Stuff for July
There is something about a woman named Joan that I just don't trust. I don't know why, historically Joans have been perfectly respectable ladies, Joan of Arc, Joan Collins, Joan Rivers. But the name is just so wrong. Maybe it is the parents of a woman named Joan that I shouldn't trust.
I just spent $165 on a bathing suit. And for those of you paying attention, even though I seem like an extravagant money spender, I am actually a cheapskate when it comes to such things. I'm more quantity than quality. I mean, I wouldn't mind spending $165 if I got like 5 bathing suits. But I'm headed to the beach, and I felt it necessary.

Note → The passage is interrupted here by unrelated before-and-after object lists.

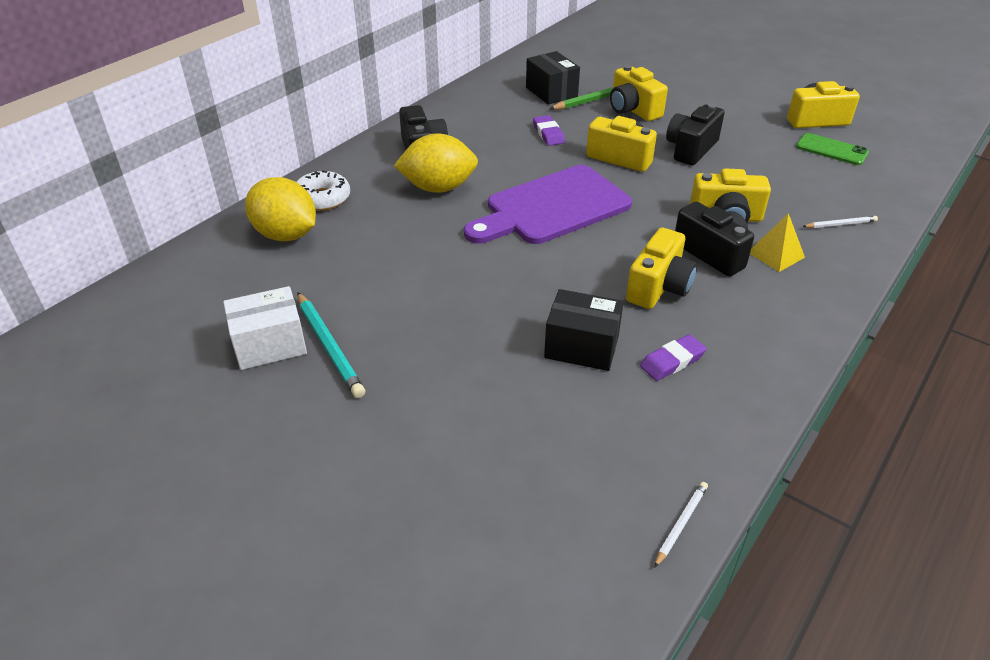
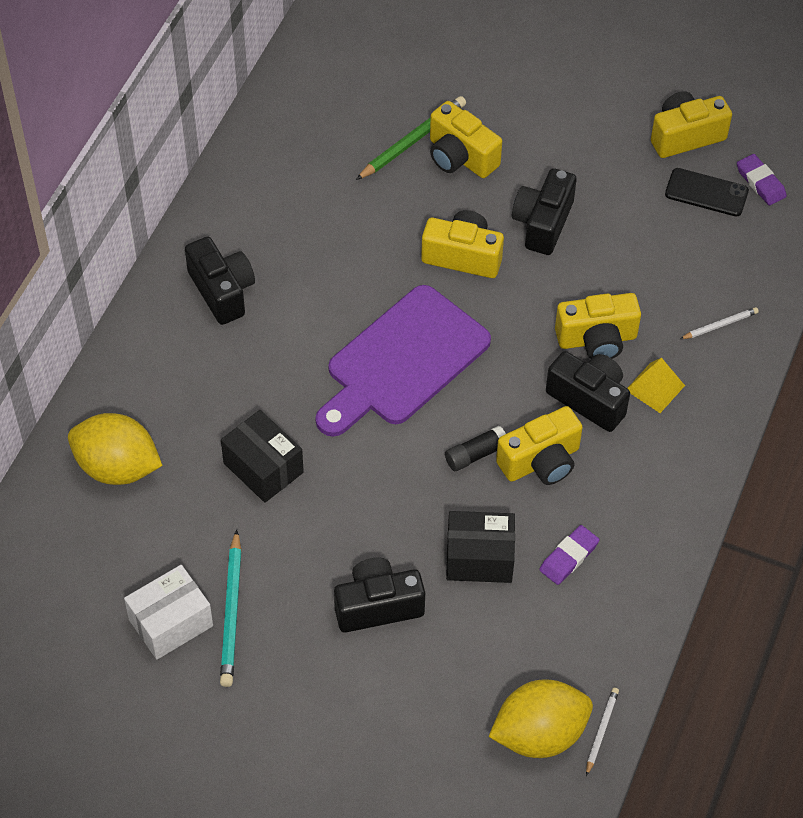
camera: 15 degrees left, 15 degrees up
white donut [296,170,350,211] -> none
turquoise pencil [298,293,365,398] -> turquoise pencil turned 45 degrees clockwise [220,530,242,687]
yellow lemon [394,133,478,193] -> yellow lemon moved to [489,679,593,758]
black box [526,51,580,105] -> black box moved to [221,410,304,503]
purple eraser [533,115,565,146] -> purple eraser moved to [737,154,787,206]
yellow camera [626,228,697,309] -> yellow camera turned 45 degrees clockwise [496,406,583,485]
green phone [796,133,869,165] -> black phone [665,168,749,217]
none -> black camera [334,558,425,633]
none -> black glue stick [445,426,506,471]

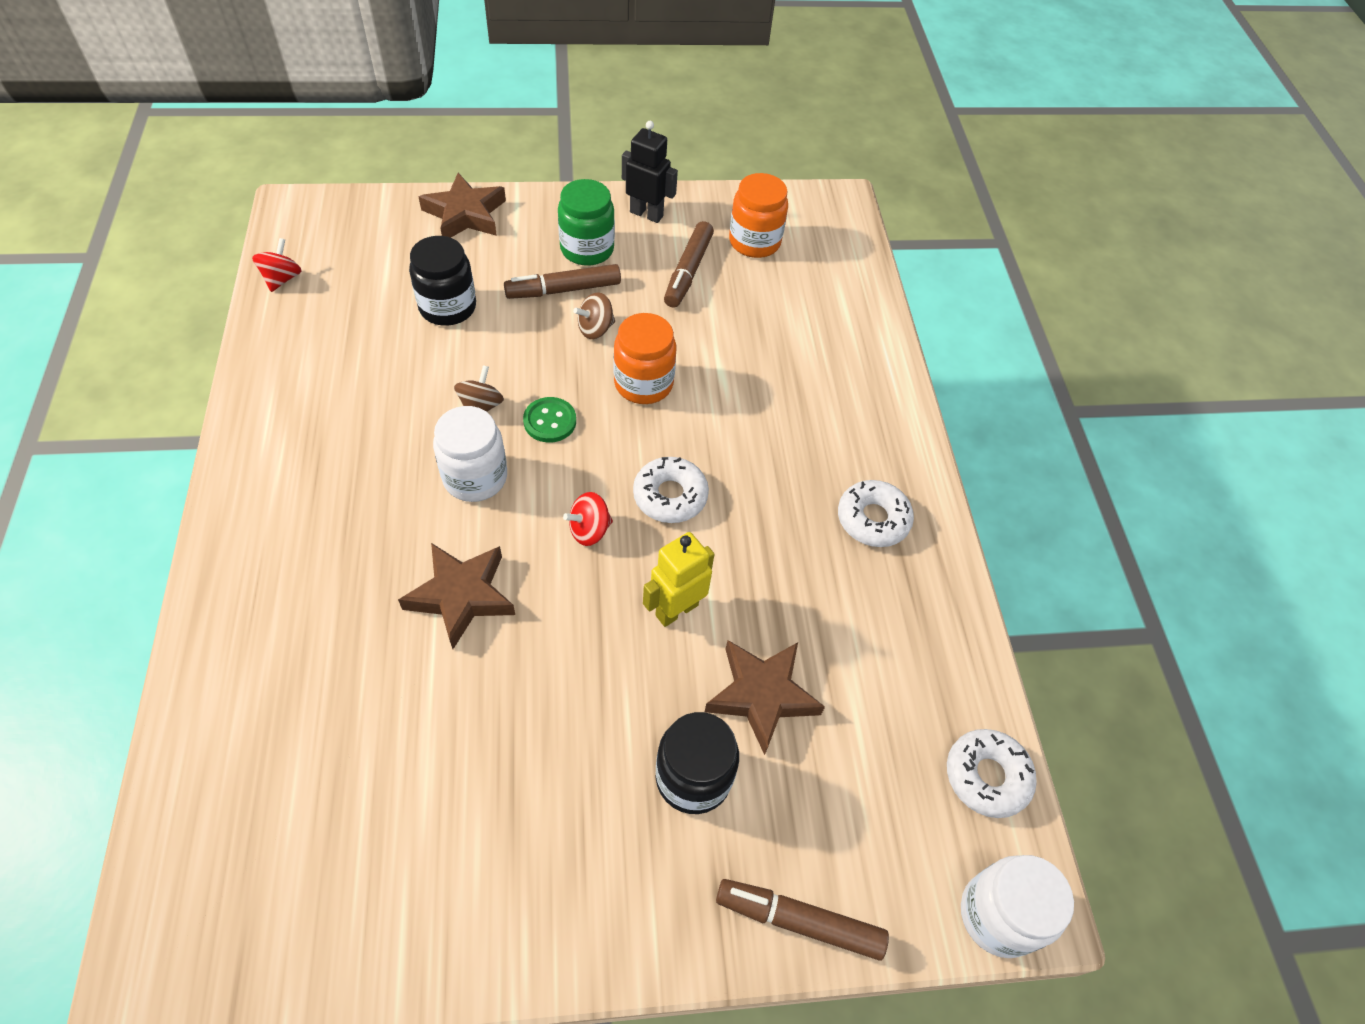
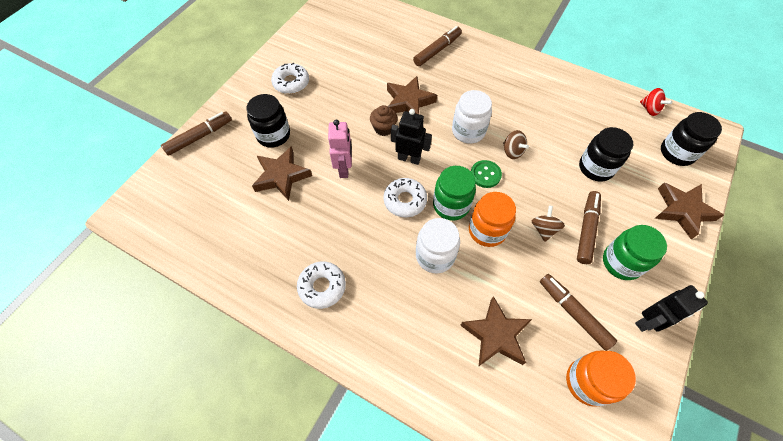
camera: 130 degrees right, 5 degrees up
red spinning top [563,492,613,546] -> black robot [391,109,432,165]
yellow robot [643,532,715,627] -> pink robot [328,120,352,178]
white donut [947,729,1037,818] -> white donut moved to [271,63,309,94]
white jar [961,855,1074,958] -> white jar moved to [416,218,460,273]
none -> brown cupcake [370,105,398,136]
none -> brown marker [413,26,462,66]
none -> green jar [433,166,476,221]
none -> brown star [460,296,532,367]
none -> black jar [661,112,722,166]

Gigi is 19 and from what I can tell from the dozens of pictures that she sent me, hot. Now that I'm days away from carting her down to a beach full of horny perverts, I'm cussing my insistence on picking the hot 19 year old that likes dancing and boys and not the mousy 15 year old that likes ponies and flowers. I have suddenly entered fretting overprotective mother mode and she hasn't even gotten here yet. But I don't want a Natalie Holloway on my hands.
I ran into the drug store the other day and when I came out I caught Big Daddy scrolling through my cell phone. It was interesting trying to explain to him why I had so many text messages to a "Hot Lipz". But since honesty is the best policy, I simply explained to him that they were wrong numbers.
I'm interviewing a new girl today. Wish me luck.
I just spent $165 on a bathing suit. And for those of you paying attention, even though I seem like an extravagant money spender, I am actually a cheapskate when it comes to such things. I'm more quantity than quality. I mean, I wouldn't mind spending $165 if I got like 5 bathing suits. But I'm headed to the beach, and I felt it necessary.
Gigi is 19 and from what I can tell from the dozens of pictures that she sent me, hot. Now that I'm days away from carting her down to a beach full of horny perverts, I'm cussing my insistence on picking the hot 19 year old that likes dancing and boys and not the mousy 15 year old that likes ponies and flowers. I have suddenly entered fretting overprotective mother mode and she hasn't even gotten here yet. But I don't want a Natalie Holloway on my hands.
I ran into the drug store the other day and when I came out I caught Big Daddy scrolling through my cell phone. It was interesting trying to explain to him why I had so many text messages to a "Hot Lipz". But since honesty is the best policy, I simply explained to him that they were wrong numbers.
I'm interviewing a new girl today. Wish me luck.
4 Comments:
Interesting comment from anon #1. What does it mean?
An admittedly cursory search on the name "Joan" reveals it to derive from the Hebrew "God's gracious gift."
Weirdly, "Matthew" means "Gift of God" in Hebrew, too. At least that's what a quick internet search reveals. My last name is a variation of the Greek name "Theodore," which also means, "Gift of God."
GOD's sure giving a lot of gifts these days, isn't he?
I recall sending you a few text messages, but you tend not to reply. Just sayin'...
I know exactly what you mean about getting the right bathing suit. I'm a "quantity over quality" type too but a bathing screams all the wrong places if it doesn't fit right. So, don't feel bad about spending that much, I would've done the same for sure.
Oi, achei teu blog pelo google tá bem interessante gostei desse post. Quando der dá uma passada pelo meu blog, é sobre camisetas personalizadas, mostra passo a passo como criar uma camiseta personalizada bem maneira. Se você quiser linkar meu blog no seu eu ficaria agradecido, até mais e sucesso. (If you speak English can see the version in English of the Camiseta Personalizada. If he will be possible add my blog in your blogroll I thankful, bye friend).
So....no Gigi?
I was looking forward to those stories.